In this new stage, I moved from head knowledge of being saved and a child of God to a deeper heart connection to this truth. I intuitively avoided sermons that harped on sin and instead purposefully sought out scriptures and people who focused on identity in Christ as the primary motivator.

This seemingly slight difference in orientation was the most powerful transformation.

I went from, like I talked about on Episode 13 regarding Addiction, “I’m a sinner and an addict,” to a place of, “I'm a child of God, I am Beloved.”

I don’t think it was an accident that at the same time, God was healing deep-seated childhood wounds. Wounds of feeling abandoned, unloved, rejected, and unseen.

Over time, I started to allow that beloved identity to inform my choices. It has been a place of rich abundance and although I sometimes find myself falling into old patterns of thinking, I know that God will use this mind change to sustain long-term transformation in me.

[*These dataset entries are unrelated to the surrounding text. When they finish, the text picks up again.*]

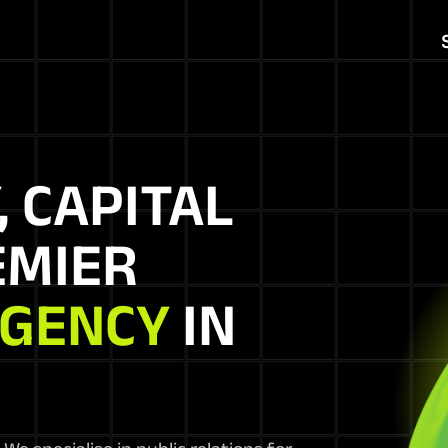
, CAPITAL
EMIER
AGENCY
IN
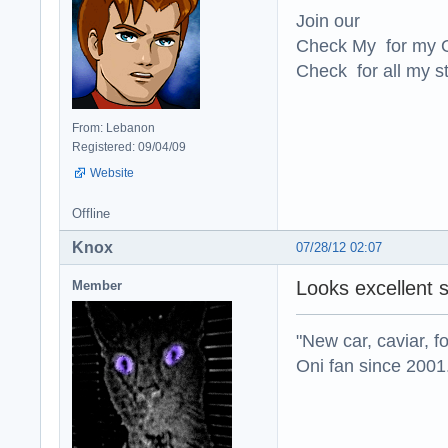
Join our
Check My for my O
Check for all my st
From: Lebanon
Registered: 09/04/09
Website
Offline
Knox
07/28/12 02:07
Looks excellent 
Member
"New car, caviar, f
Oni fan since 2001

This new stage doesn’t mean my previous stages were bad. It’s just where I was at the time. In their book, The Critical Journey, Janet Hagberg and Robert Guelich, propose various stages in our walk with God. According to them, as we progress through stages, it doesn’t make the other stages wrong. It’s just that at each stage we get an opportunity to let go of things that inhibit our intimacy with God.

I believe God does that so that we can become closer to him. It’s also given me an opportunity to better love and accept myself.

And from this place of abundance, I am better able to love and accept others.